=== TASK STATEMENT ===
Retype the entries exactly; omit all pictures.
***** SUPPLIED DATA *****
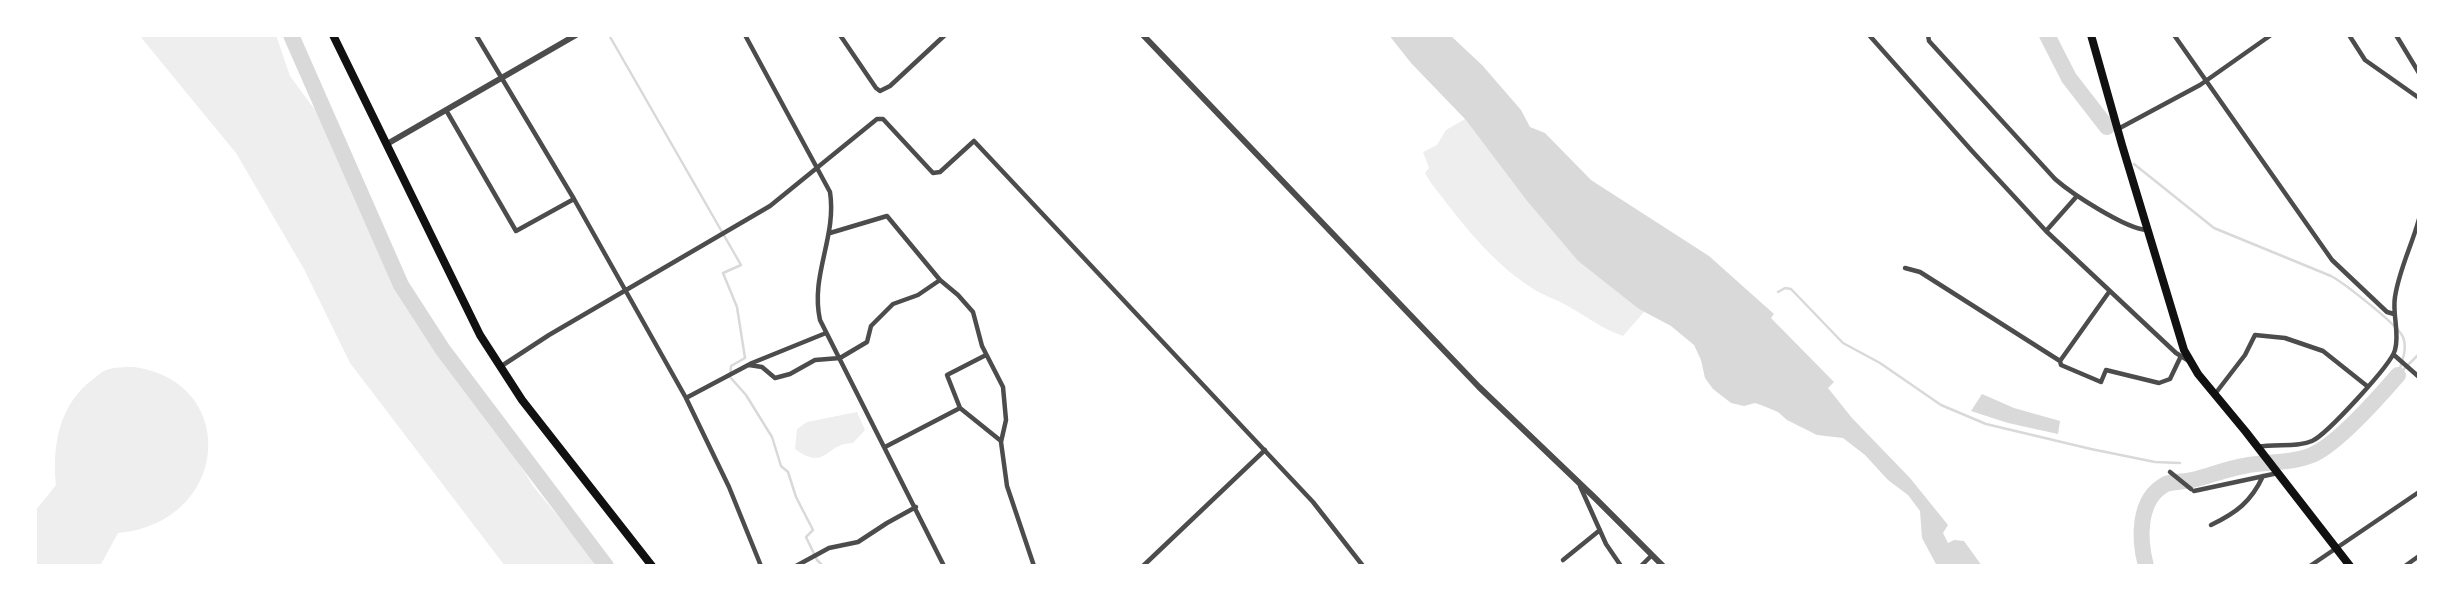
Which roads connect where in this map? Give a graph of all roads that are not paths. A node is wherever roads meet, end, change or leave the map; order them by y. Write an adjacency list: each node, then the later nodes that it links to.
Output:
1 (333, 35): 21 (main road)
2 (476, 35): 16 (street)
3 (576, 35): 16 (street)
4 (745, 35): 22 (street)
5 (840, 35): 6 (street)
6 (945, 35)
7 (1143, 35): 55 (street)
8 (1869, 35): 27 (street)
9 (1928, 35): 23 (street)
10 (2091, 35): 20 (main road)
11 (2174, 35): 17 (street)
12 (2271, 35): 17 (street)
13 (2349, 35): 18 (street)
14 (2396, 35): 15 (street)
15 (2419, 73)
16 (501, 79): 19 (street); 24 (street)
17 (2206, 80): 20 (street); 33 (street)
18 (2419, 98)
19 (446, 110): 21 (street); 24 (street)
20 (2118, 129): 26 (main road)
21 (387, 144): 42 (main road)
22 (817, 168): 28 (street); 31 (street); 51 (street)
23 (2077, 196): 26 (street); 27 (street)
24 (574, 199): 31 (street)
25 (2419, 219): 33 (street)
26 (2147, 230): 40 (main road)
27 (2046, 231): 32 (street)
28 (830, 233): 30 (street); 34 (street)
29 (1905, 268): 39 (street)
30 (940, 280): 35 (street); 38 (street)
31 (626, 291): 42 (street); 46 (street)
32 (2109, 292): 36 (street); 39 (street)
33 (2394, 314): 37 (street)
34 (826, 333): 38 (street); 41 (street)
35 (986, 355): 47 (street); 48 (street)
36 (2181, 356): 39 (street); 40 (street)
37 (2395, 356): 43 (street); 44 (street)
38 (840, 358): 41 (street); 49 (street)
39 (2060, 360)
40 (2190, 361): 45 (main road)
41 (749, 365): 46 (street)
42 (499, 367): 65 (main road)
43 (2419, 377)
44 (2368, 386): 45 (street); 50 (street)
45 (2215, 394): 50 (main road)
46 (686, 398): 66 (street)
47 (960, 408): 48 (street); 49 (street)
48 (1001, 442): 69 (street)
49 (885, 447): 57 (street)
50 (2259, 449): 52 (main road)
51 (1265, 450): 70 (street); 71 (street)
52 (2276, 471): 54 (street); 60 (main road)
53 (2170, 472): 54 (street)
54 (2263, 476): 58 (street)
55 (1578, 482): 59 (street); 61 (street)
56 (2419, 492): 60 (street)
57 (916, 507): 67 (street); 68 (street)
58 (2211, 525)
59 (1600, 530): 63 (street); 72 (street)
60 (2337, 549): 74 (street); 75 (main road)
61 (1652, 555): 64 (street); 73 (street)
62 (2419, 556): 76 (street)
63 (1563, 560)
64 (1643, 565)
65 (652, 566)
66 (761, 566)
67 (796, 566)
68 (944, 566)
69 (1034, 566)
70 (1143, 566)
71 (1363, 566)
72 (1621, 566)
73 (1663, 566)
74 (2310, 566)
75 (2350, 566)
76 (2405, 566)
*****
=== WRITTEN RESPONSE ===
Which roads connect where in this map? Give a graph of all roads that are not paths. A node is wherever roads meet, end, change or leave the map; order them by y. Write an adjacency list: each node, then the later nodes that it links to.
Output:
1 (333, 35): 21 (main road)
2 (476, 35): 16 (street)
3 (576, 35): 16 (street)
4 (745, 35): 22 (street)
5 (840, 35): 6 (street)
6 (945, 35)
7 (1143, 35): 55 (street)
8 (1869, 35): 27 (street)
9 (1928, 35): 23 (street)
10 (2091, 35): 20 (main road)
11 (2174, 35): 17 (street)
12 (2271, 35): 17 (street)
13 (2349, 35): 18 (street)
14 (2396, 35): 15 (street)
15 (2419, 73)
16 (501, 79): 19 (street); 24 (street)
17 (2206, 80): 20 (street); 33 (street)
18 (2419, 98)
19 (446, 110): 21 (street); 24 (street)
20 (2118, 129): 26 (main road)
21 (387, 144): 42 (main road)
22 (817, 168): 28 (street); 31 (street); 51 (street)
23 (2077, 196): 26 (street); 27 (street)
24 (574, 199): 31 (street)
25 (2419, 219): 33 (street)
26 (2147, 230): 40 (main road)
27 (2046, 231): 32 (street)
28 (830, 233): 30 (street); 34 (street)
29 (1905, 268): 39 (street)
30 (940, 280): 35 (street); 38 (street)
31 (626, 291): 42 (street); 46 (street)
32 (2109, 292): 36 (street); 39 (street)
33 (2394, 314): 37 (street)
34 (826, 333): 38 (street); 41 (street)
35 (986, 355): 47 (street); 48 (street)
36 (2181, 356): 39 (street); 40 (street)
37 (2395, 356): 43 (street); 44 (street)
38 (840, 358): 41 (street); 49 (street)
39 (2060, 360)
40 (2190, 361): 45 (main road)
41 (749, 365): 46 (street)
42 (499, 367): 65 (main road)
43 (2419, 377)
44 (2368, 386): 45 (street); 50 (street)
45 (2215, 394): 50 (main road)
46 (686, 398): 66 (street)
47 (960, 408): 48 (street); 49 (street)
48 (1001, 442): 69 (street)
49 (885, 447): 57 (street)
50 (2259, 449): 52 (main road)
51 (1265, 450): 70 (street); 71 (street)
52 (2276, 471): 54 (street); 60 (main road)
53 (2170, 472): 54 (street)
54 (2263, 476): 58 (street)
55 (1578, 482): 59 (street); 61 (street)
56 (2419, 492): 60 (street)
57 (916, 507): 67 (street); 68 (street)
58 (2211, 525)
59 (1600, 530): 63 (street); 72 (street)
60 (2337, 549): 74 (street); 75 (main road)
61 (1652, 555): 64 (street); 73 (street)
62 (2419, 556): 76 (street)
63 (1563, 560)
64 (1643, 565)
65 (652, 566)
66 (761, 566)
67 (796, 566)
68 (944, 566)
69 (1034, 566)
70 (1143, 566)
71 (1363, 566)
72 (1621, 566)
73 (1663, 566)
74 (2310, 566)
75 (2350, 566)
76 (2405, 566)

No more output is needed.